In the run-up to the 2010 mid-term Tea Party “shellacking”, Republicans artfully exploited vague fears about the national debt and the role of government in healthcare, and received outsized influence in the 112th Congress due to low turnout among younger voters. According to a George Mason University study, “young” voters made up 18 percent of the electorate in 2008 and 12 percent of the electorate in 2010, while “old” voters constituted 15 percent of the electorate in 2008 and 21 percent of the electorate in 2010. This played to the GOP’s advantage, the report’s author Associate Professor, Dr. Michael P. McDonald, concluded:
The lower turnout rate among young people was thus a contributing factor to Republican successes in winning a net 63 seats to the House of Representatives in 2010 compared to the Democratic victories for President, House, and Senate just two years earlier.
But in 2014, after years of harping on “entitlement” reform, Republicans might be less able to take advantage of young voters’ historical apathy toward mid-term elections. As the New York Times reported in October, Paul Ryan still “has immense credibility with conservatives for his ‘Path to Prosperity’ budget, which proposed politically risky Medicare changes and deep tax cuts.” In recent weeks, Ryan has been pushing for the forthcoming debt ceiling increase to be tied to, in the Center for Economic and Policy Research Center’s words, asking “seniors to pay more money for their health care.”

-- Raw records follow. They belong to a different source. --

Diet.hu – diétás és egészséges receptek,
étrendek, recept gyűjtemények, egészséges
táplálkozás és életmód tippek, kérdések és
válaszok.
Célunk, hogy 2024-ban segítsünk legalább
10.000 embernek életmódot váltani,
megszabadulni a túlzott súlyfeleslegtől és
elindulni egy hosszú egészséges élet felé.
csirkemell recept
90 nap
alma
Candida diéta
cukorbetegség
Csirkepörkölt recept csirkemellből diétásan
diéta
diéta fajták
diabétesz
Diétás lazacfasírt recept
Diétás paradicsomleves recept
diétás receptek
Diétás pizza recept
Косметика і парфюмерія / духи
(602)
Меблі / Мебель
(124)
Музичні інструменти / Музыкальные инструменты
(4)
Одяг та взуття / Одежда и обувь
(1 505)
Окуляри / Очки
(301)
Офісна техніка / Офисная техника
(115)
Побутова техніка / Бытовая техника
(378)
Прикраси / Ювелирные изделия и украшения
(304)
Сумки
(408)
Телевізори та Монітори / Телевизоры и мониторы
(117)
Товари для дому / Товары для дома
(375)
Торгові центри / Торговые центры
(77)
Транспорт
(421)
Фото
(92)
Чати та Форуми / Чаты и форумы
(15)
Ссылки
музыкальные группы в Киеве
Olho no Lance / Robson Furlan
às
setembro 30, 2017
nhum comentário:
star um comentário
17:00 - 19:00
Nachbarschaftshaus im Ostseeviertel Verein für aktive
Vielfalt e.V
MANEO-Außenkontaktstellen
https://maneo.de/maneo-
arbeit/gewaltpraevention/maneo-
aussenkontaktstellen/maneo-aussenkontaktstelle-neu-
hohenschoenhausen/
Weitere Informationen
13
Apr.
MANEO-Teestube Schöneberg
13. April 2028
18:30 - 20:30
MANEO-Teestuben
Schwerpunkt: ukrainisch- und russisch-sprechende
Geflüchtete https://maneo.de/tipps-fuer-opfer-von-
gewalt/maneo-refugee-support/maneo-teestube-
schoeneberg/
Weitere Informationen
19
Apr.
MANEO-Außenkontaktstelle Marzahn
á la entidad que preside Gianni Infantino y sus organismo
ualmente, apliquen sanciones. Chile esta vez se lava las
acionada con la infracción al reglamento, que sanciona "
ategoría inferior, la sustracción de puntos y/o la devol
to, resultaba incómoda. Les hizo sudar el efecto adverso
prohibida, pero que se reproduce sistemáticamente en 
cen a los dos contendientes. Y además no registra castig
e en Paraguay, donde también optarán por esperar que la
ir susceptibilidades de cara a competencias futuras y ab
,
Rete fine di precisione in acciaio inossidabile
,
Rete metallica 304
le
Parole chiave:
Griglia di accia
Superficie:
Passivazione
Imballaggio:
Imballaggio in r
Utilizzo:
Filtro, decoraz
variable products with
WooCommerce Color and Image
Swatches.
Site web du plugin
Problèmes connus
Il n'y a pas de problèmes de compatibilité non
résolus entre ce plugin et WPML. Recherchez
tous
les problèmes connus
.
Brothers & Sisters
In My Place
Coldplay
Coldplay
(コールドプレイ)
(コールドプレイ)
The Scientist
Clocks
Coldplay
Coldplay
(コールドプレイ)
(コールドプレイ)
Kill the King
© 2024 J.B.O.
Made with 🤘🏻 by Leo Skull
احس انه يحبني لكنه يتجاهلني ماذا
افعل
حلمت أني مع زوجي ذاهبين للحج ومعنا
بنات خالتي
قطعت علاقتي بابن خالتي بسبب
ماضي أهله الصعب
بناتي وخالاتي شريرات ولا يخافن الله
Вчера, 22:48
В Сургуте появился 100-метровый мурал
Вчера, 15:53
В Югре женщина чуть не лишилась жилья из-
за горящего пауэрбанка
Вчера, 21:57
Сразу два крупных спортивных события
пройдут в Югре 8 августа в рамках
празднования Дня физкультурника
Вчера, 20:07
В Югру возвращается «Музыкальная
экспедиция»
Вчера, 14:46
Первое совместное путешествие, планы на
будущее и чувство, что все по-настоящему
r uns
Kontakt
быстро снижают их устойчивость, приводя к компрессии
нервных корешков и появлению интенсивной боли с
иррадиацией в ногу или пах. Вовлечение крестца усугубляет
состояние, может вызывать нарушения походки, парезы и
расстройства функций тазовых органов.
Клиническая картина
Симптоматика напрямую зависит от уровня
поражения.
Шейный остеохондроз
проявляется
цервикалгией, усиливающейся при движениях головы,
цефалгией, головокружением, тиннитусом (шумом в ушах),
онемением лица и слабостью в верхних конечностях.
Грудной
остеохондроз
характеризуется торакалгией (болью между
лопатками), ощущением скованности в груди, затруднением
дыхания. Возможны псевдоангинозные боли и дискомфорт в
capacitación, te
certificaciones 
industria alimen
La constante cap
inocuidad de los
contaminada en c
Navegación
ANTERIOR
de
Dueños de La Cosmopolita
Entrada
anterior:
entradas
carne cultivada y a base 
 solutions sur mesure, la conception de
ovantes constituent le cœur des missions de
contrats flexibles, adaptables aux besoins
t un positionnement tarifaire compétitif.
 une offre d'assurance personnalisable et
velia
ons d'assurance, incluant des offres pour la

Well, grandma is pissed, and Ryan’s colleagues are quivering in fear at the prospect of having to run against her, as a Bloomberg report published this week detailed. Jeff Sessions distanced himself from Medicare and Social Security cuts. Mark Pryor just launched a campaign ad attacking his likely opponent, Tom Cotton, “for voting to ‘cut Social Security’ and ‘turn Medicare into a voucher system.’” Powerful influence peddlers and D.C. insiders are all too aware of the senior voting bloc’s might:
Lawmakers are “terrified” of the pro-seniors lobby, said Steve Bell, a former Senate Republican budget adviser.
“They have everybody on warning all the time,” said Bell, now with the Bipartisan Policy Center, a nonprofit based in Washington. “The 30-second commercial of you pushing grandma in her wheelchair over the cliff is ready to go.”
[…]
“The opponents on the other side have had a bigger voice,” R. Bruce Josten, the top lobbyist for the U.S. Chamber of Commerce, said in June.
Pity the poor Chamber of Commerce. But unlike in 2010, Republicans have rallied behind a clear alternative vision to non-existent death panels–one that causes Tea Party voters themselves to recoil, when quizzed about the specifics.
If the GOP continues to exalt Ryanite ideas, it’s likely that they’ll lose seats. If they don’t, the consequences of a strong GOP showing will be less severe for seniors. Either way, a 2014 “shellacking” of “big government” doesn’t appear likely at this juncture.